Juliana Hatfield
Blood
AMERICAN LAUNDROMAT
7/10
At the end of 2019, Juliana Hatfield released an album of covers of songs by The Police. Like her record of reinterpreted Olivia Newton-John songs the previous year, Juliana Hatfield Sings the Police demonstrated her inventiveness even when operating within somebody else’s framework. Blood, however, is a fever dream entirely of the indie legend’s own creation.
Her 17th collection of original solo material is an unashamed outpouring of the red stuff—the sonic equivalent to that elevator scene in Kubrick’s The Shining, albeit not quite as terrifying. Or at least not the same kind of horror. On “Nightmary,” for example, she laments the state of the world over an uplifting yet awkwardly melodic chug. “I’m living in a nightmare and I can’t wake up / The whole world is controlled by fascist, bloodsucking thugs,” she sings with almost cheery nonchalance, before immediately mourning how she “lost another friend to Jesus.” A short while later she sings (literally) one of the most hard-hitting lines on the album: “I had to punch myself in the face to get myself out of bed.” There’s an insouciance to the delivery, but it nevertheless captures the pernicious evils lurking in plain sight in this ever-dystopian country, all of which manifests itself in her crimson, image-rich lyrics.
One of the best examples of that is found in the next, almost early-Eels-y, song, “Had a Dream.” In it, Hatfield—or the character in her song, or both—recalls an act of murder committed while she was sleeping: “You staggered, screaming bloody and unbelieving that anyone would ever punish you for all of the traitorous things that you do.” And then comes the real kicker: “It was a very American dream.” That line completely shifts the focus from private, personal violence to a more public and political one. There are also, undoubtedly, parallels to be drawn between the song’s title and subject matter and Martin Luther King Jr.’s famous 1963 speech, but while the gore on these songs is unrelenting, the proselytizing is more subtle—more to be dug up than buried beneath. At the same time, her disenchantment and disgust is undeniable.
Interestingly, “Splinter” goes against that grain to some extent. Riddled with loss, it offers up a more emotionally delicate and vulnerable side to the album, but remains a seething indictment of post-Reagan politics in the U.S. and the late-stage capitalism that rules this country, the terrorism of which has been exposed for all to see as a result of the coronavirus pandemic: “I plan on winning the lottery / Move to the ocean / Away from all the monetization of every little thing.”
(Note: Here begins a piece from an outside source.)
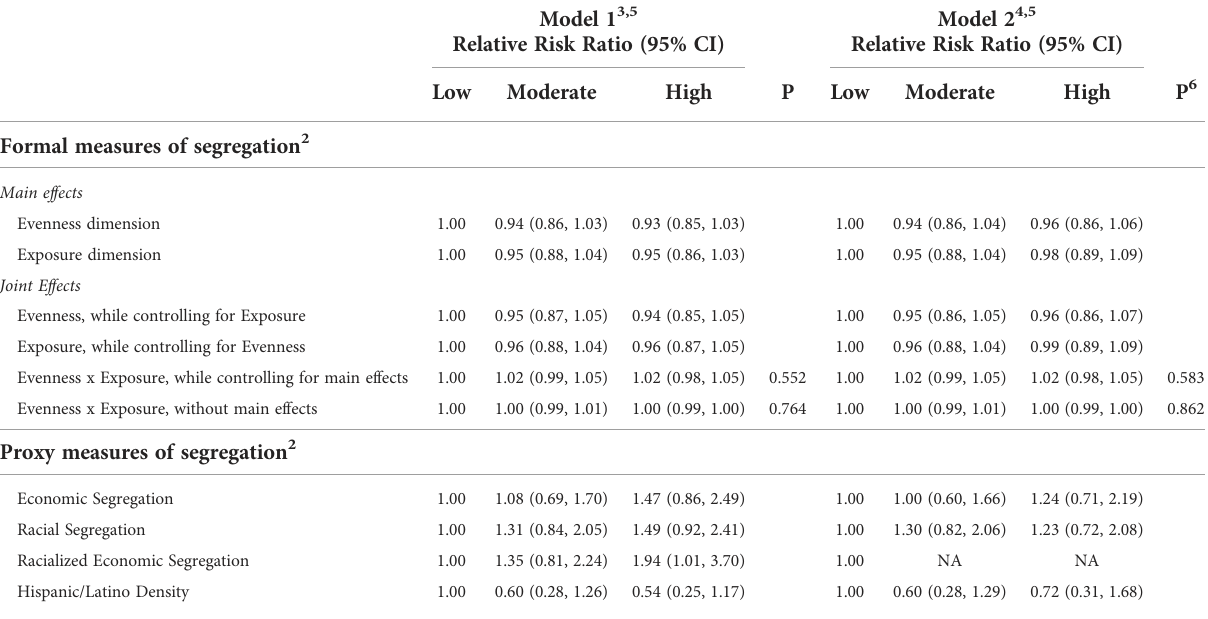
TABLE 6 Multinomial logistic regression models for the association between neighborhood segregation measures and adherence to the ACS guidelines 1 on nutrition and physical activity for cancer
Musically, it’s really only the jittery, abrasive, and unnecessary quasi-funk of “Chunks” that doesn’t sit particularly well, though its hyperviolent words (“Someone’s gonna take your hand / And break every finger / Shove a tube sock in your mouth / To stop the sound from coming out”) fit perfectly with the rest of the album, like a screwdriver in an ear canal. It all comes to a climax with “Torture,” an easy-going song that dwells on the more psychological aspects of its title than the physical, but which also extend to that widescreen, universal outlook that permeates this record. “Wrest your soul / Out of control,” Hatfield sings almost gleefully. The song’s sunny disposition is very much at odds with that message, but—as with the rest of this album—there’s never a moment that you don’t believe what she’s singing.